En attribuant des caractéristiques plus négatives à un personnage, il semble évident que les défauts ne passent que plus facilement dans l’histoire que s’ils sont introduits dans des situations et non des descriptions. Mais il s’agit là encore d’une préférence personnelle. Préféreriez-vous une liste de défauts ou la manifestation de ces défauts dans le récit ?

Il existe plusieurs dérivés de la Mary-Sue et du Gary Stu (son équivalent masculin) : l’Angsty Sue est une Mary-Sue au passé si torturé qu’il sent la construction artificielle à plein nez. L’Anti-Sue reprend l’idée du paragraphe suivant : l’injection excessive de défauts, visant ouvertement à contrer l’écueil de la création d’une Mary-Sue. Le résultat est souvent un anti-héros sans saveur. Et la Villain Sue (le Mal, c’est cool).

La projection d’un personnage aux pensées et aspirations calquées sur celles de l’homme ou de la femme moderne (caractères, valeurs morales occidentales ?) au sein d’un monde de fiction ouvertement inspiré d’un contexte historique précis (le Moyen-Âge dans telle ou telle partie du monde) peut aussi parfois donner naissance à de nombreuses contradictions ou incohérences.

Faut-il nécessairement créer un anti-héros pour inventer un personnage nuancé et réaliste ? Un héros qui fait des erreurs est-il nécessairement un anti-héros ?

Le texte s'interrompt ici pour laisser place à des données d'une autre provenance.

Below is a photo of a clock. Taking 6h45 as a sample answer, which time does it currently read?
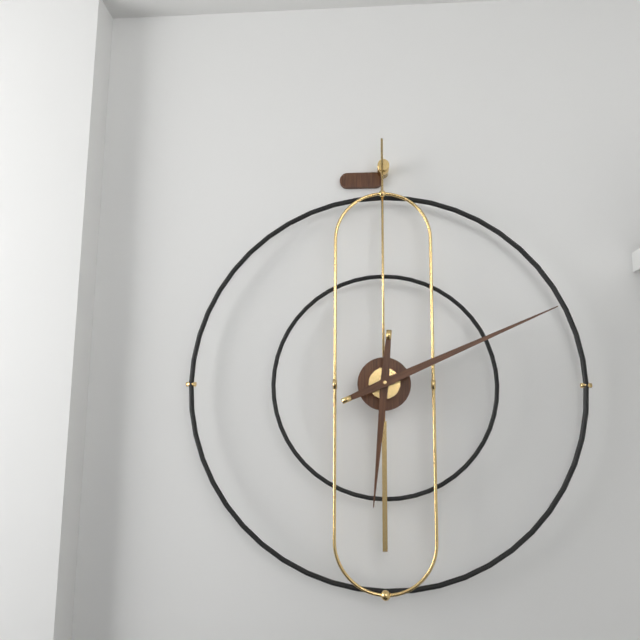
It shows 6h11
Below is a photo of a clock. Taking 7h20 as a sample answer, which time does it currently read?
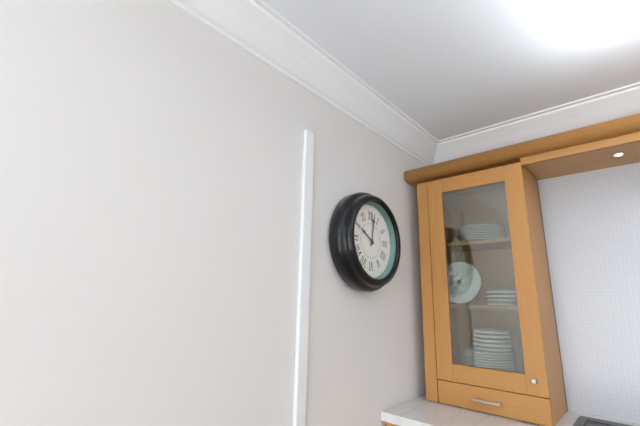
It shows 10h02
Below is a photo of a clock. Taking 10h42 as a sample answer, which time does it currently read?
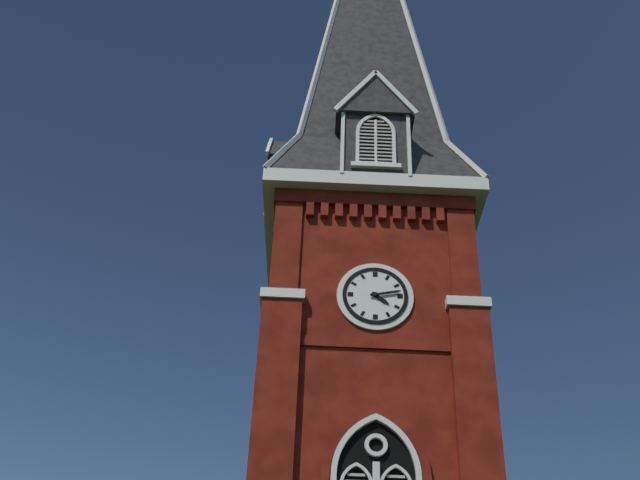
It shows 4h13
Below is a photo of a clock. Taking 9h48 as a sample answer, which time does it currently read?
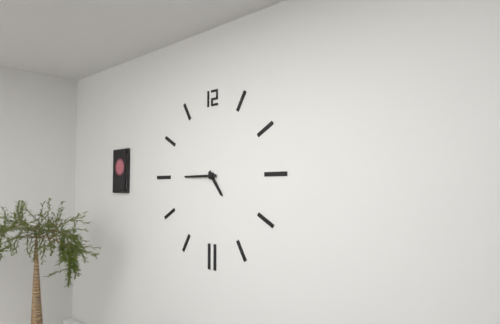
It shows 4h45
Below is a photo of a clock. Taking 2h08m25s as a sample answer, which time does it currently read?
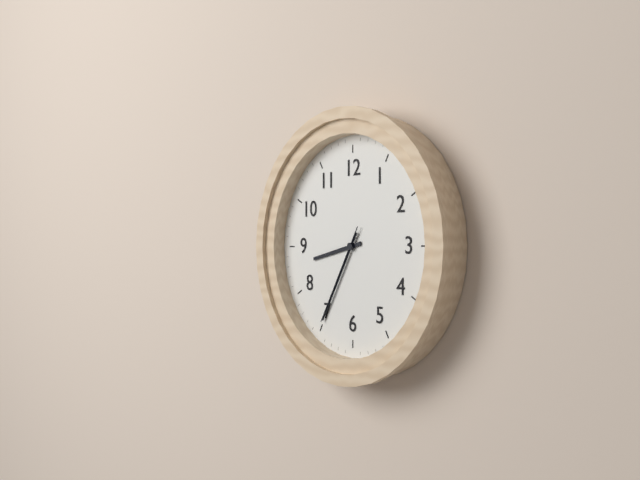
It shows 8h35m35s
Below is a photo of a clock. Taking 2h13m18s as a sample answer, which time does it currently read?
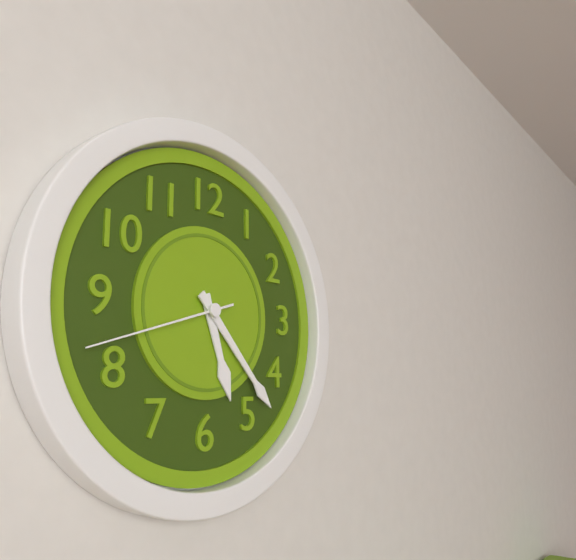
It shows 5h23m42s
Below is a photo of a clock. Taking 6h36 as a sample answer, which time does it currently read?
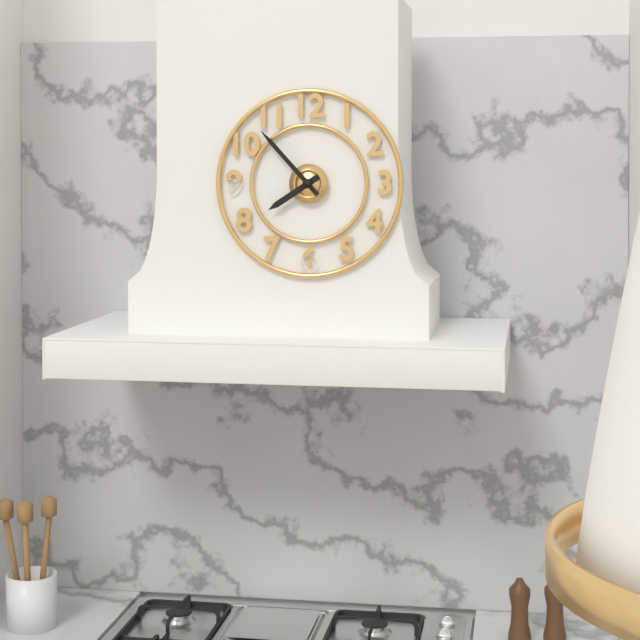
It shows 7h53
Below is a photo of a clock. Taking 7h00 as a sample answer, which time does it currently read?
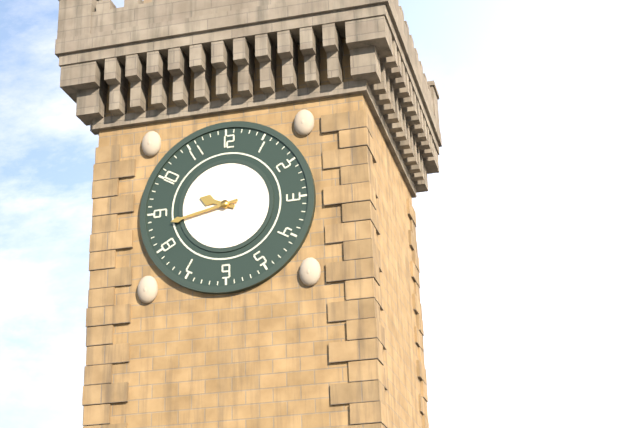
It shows 9h43
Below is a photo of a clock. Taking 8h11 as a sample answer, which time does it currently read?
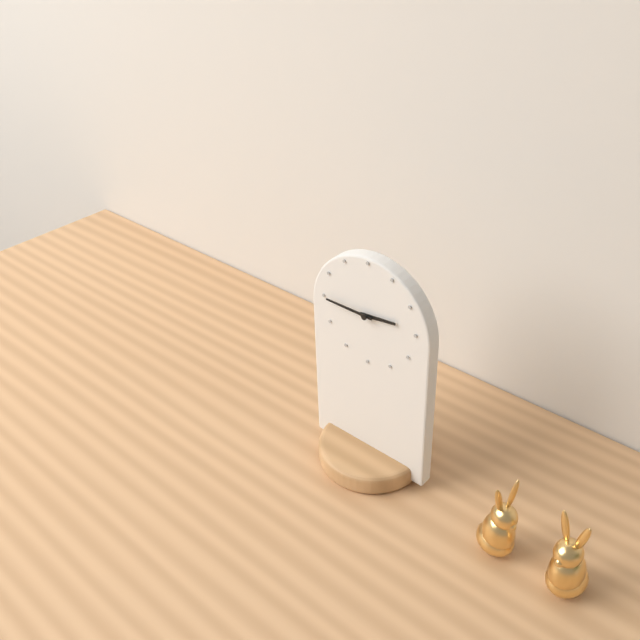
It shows 2h45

La réponse à cette question se fera dans l’écriture, dans la manière d’amener les nuances. 

Bilan des Imaginales

Une semaine au planning chargé, toutes les conférences sont intéressantes. Durant une grande majorité d’entre elles, l’accent est mis sur la promotion des livres par leurs auteurs respectifs, avec une importance particulière accordée à leurs personnages de fiction. Dommage que les questions des arbitres sous les tentes se limitent souvent au cadre des histoires présentées et n’élargissent pas l’analyse au genre de la fantasy en général, et à l’insertion de ces récits dans des problématiques littéraires plus larges, en tenant compte du riche héritage laissé par les Précurseurs (j’aurais aimé entendre davantage le nom de Moorcock, d’Howard ou de Lovecraft, des noms que je n’ai entendus que de la bouche de Patrick Moran durant la conférence « Les anti-héros et les vrais méchants »). Davantage d’histoire de la littérature de fantasy, en somme.

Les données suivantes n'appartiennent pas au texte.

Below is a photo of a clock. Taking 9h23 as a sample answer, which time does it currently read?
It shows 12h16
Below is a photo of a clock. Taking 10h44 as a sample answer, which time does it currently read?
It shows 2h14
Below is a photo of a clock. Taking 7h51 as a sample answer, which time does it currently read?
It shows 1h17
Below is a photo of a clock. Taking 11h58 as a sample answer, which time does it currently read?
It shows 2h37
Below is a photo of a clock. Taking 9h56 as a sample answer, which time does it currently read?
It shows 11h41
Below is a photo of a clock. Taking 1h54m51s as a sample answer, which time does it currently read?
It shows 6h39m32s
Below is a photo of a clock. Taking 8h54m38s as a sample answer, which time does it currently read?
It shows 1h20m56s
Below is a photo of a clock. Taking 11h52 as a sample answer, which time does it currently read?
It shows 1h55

Ce festival offre une immersion dans l’univers éditorial de la fantasy d’aujourd’hui, l’occasion de rencontrer les auteurs qui font la fantasy (et la science-fiction) au 21ème siècle. Une tente ou deux réservées à la vente de livres d’occasion, où l’on peut retrouver les vieux titres qui ont constitué l’histoire du genre, satisferont l’appétit des nostalgiques de Cthulhu, Conan ou Elric.